**WHAT TO DO:** Copy out all lines from the material that contain the string "coordinate".

**EXTRACTED DATA:**
▬▬▬▬▬▬
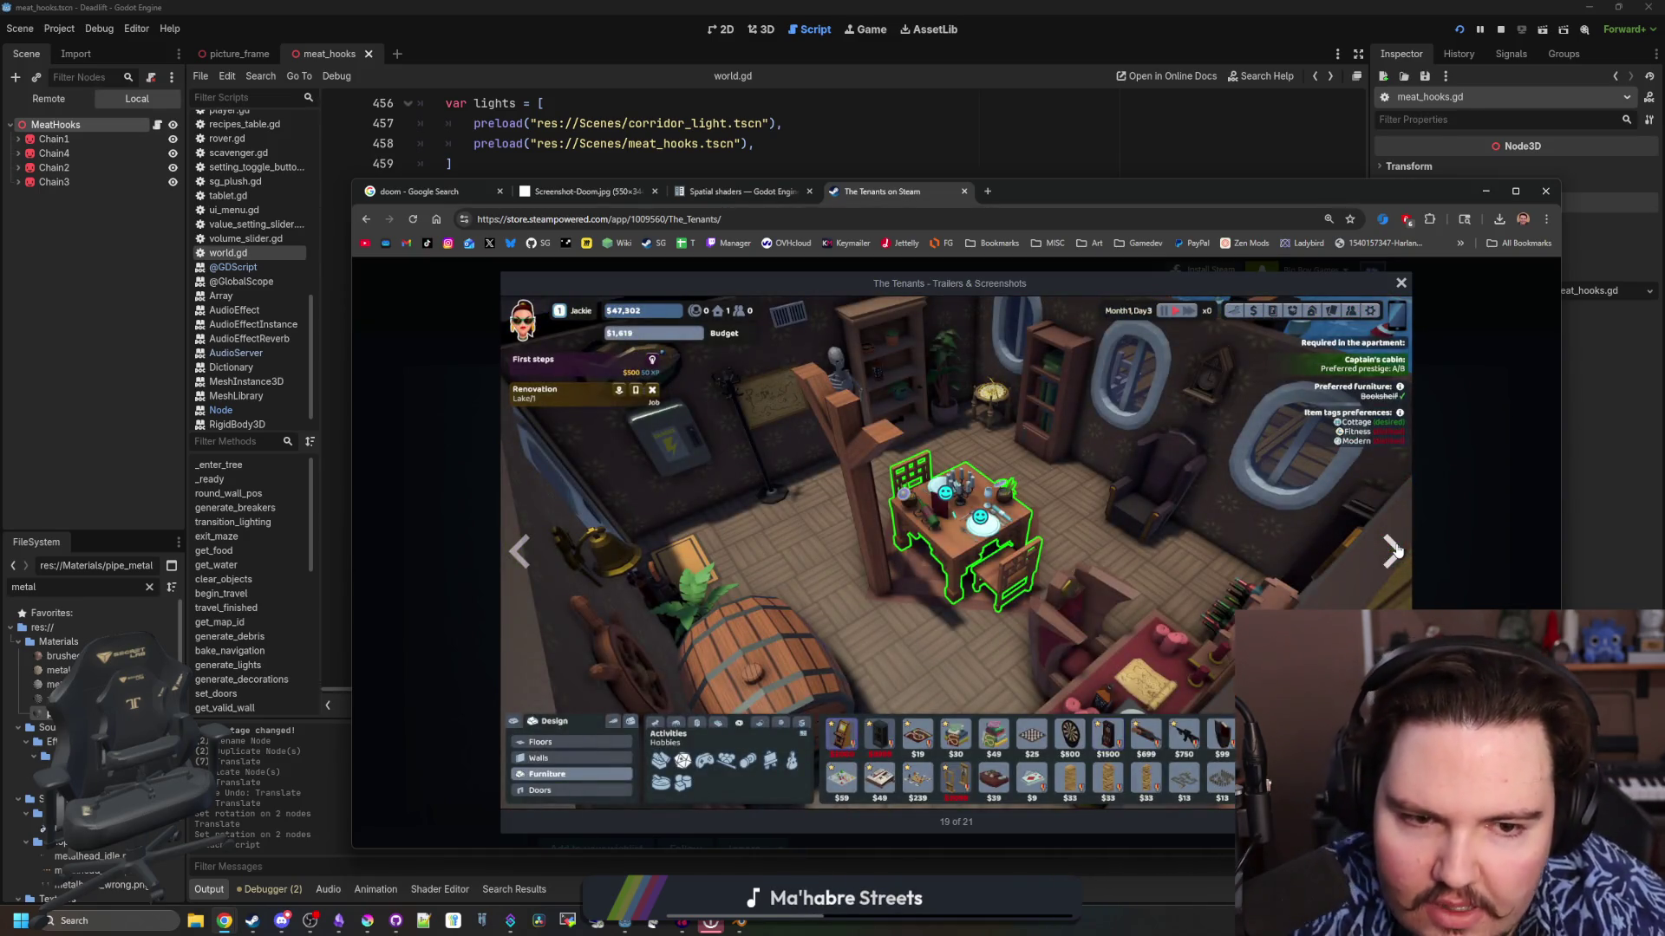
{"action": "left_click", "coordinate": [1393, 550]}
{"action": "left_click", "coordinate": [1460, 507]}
▬▬▬▬▬▬
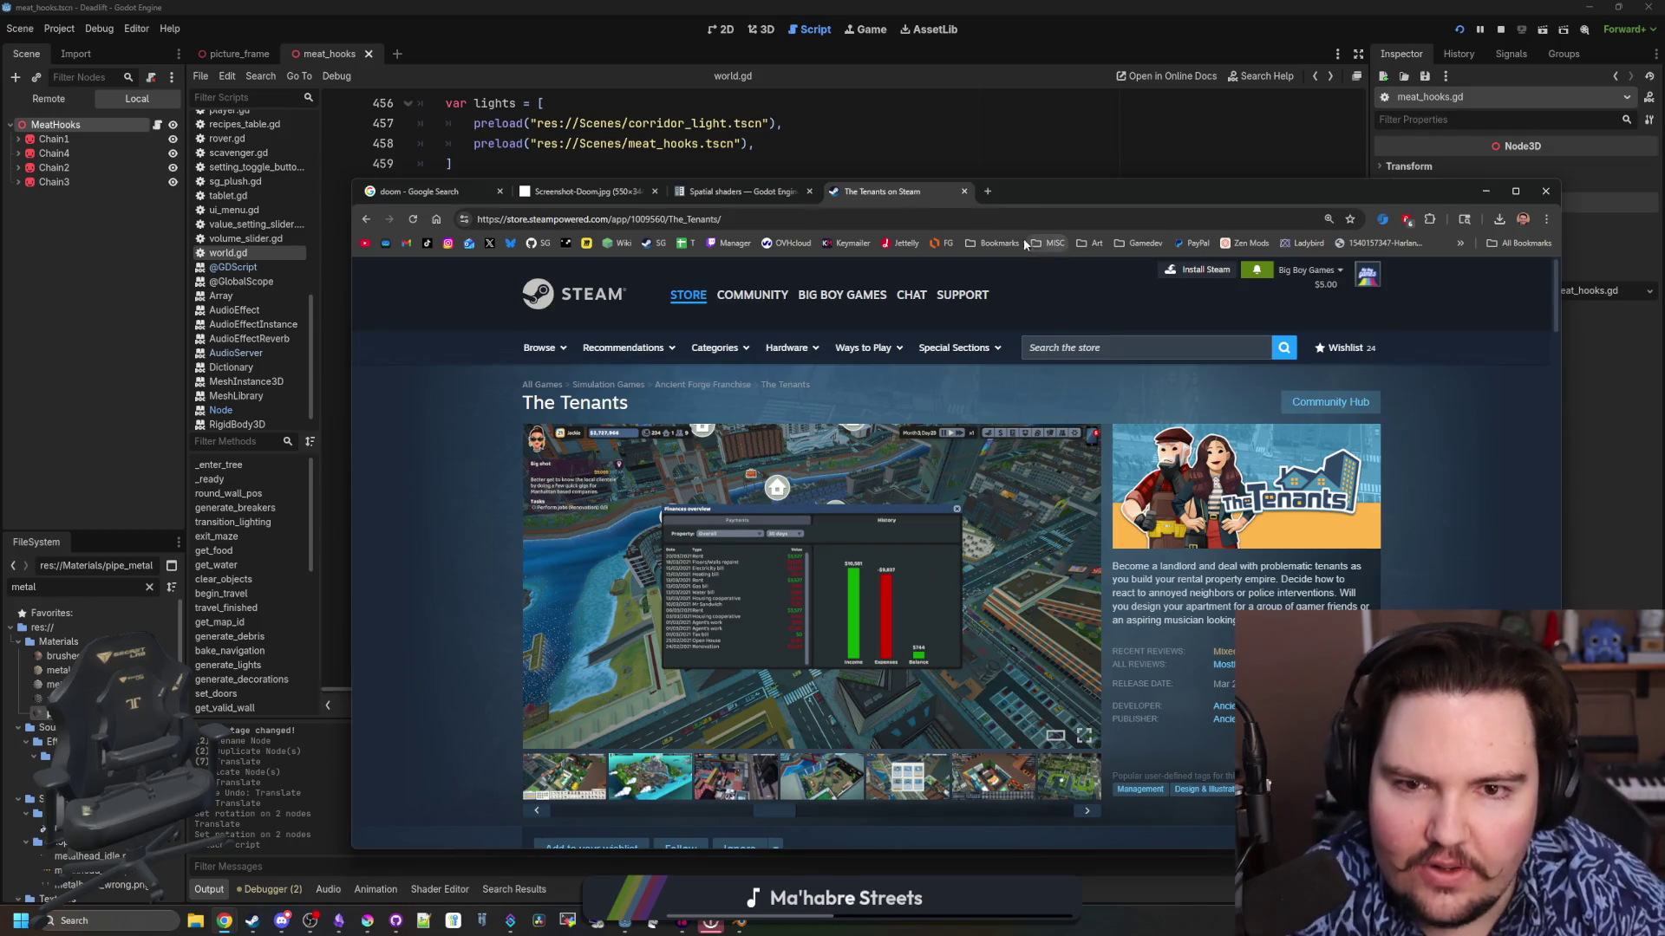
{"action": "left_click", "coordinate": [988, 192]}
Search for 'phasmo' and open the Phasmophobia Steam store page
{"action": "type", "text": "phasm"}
▬▬▬▬▬▬
**RESULT FOR THIS TASK:**
{"action": "left_click", "coordinate": [1393, 550]}
{"action": "left_click", "coordinate": [1460, 507]}
{"action": "left_click", "coordinate": [988, 192]}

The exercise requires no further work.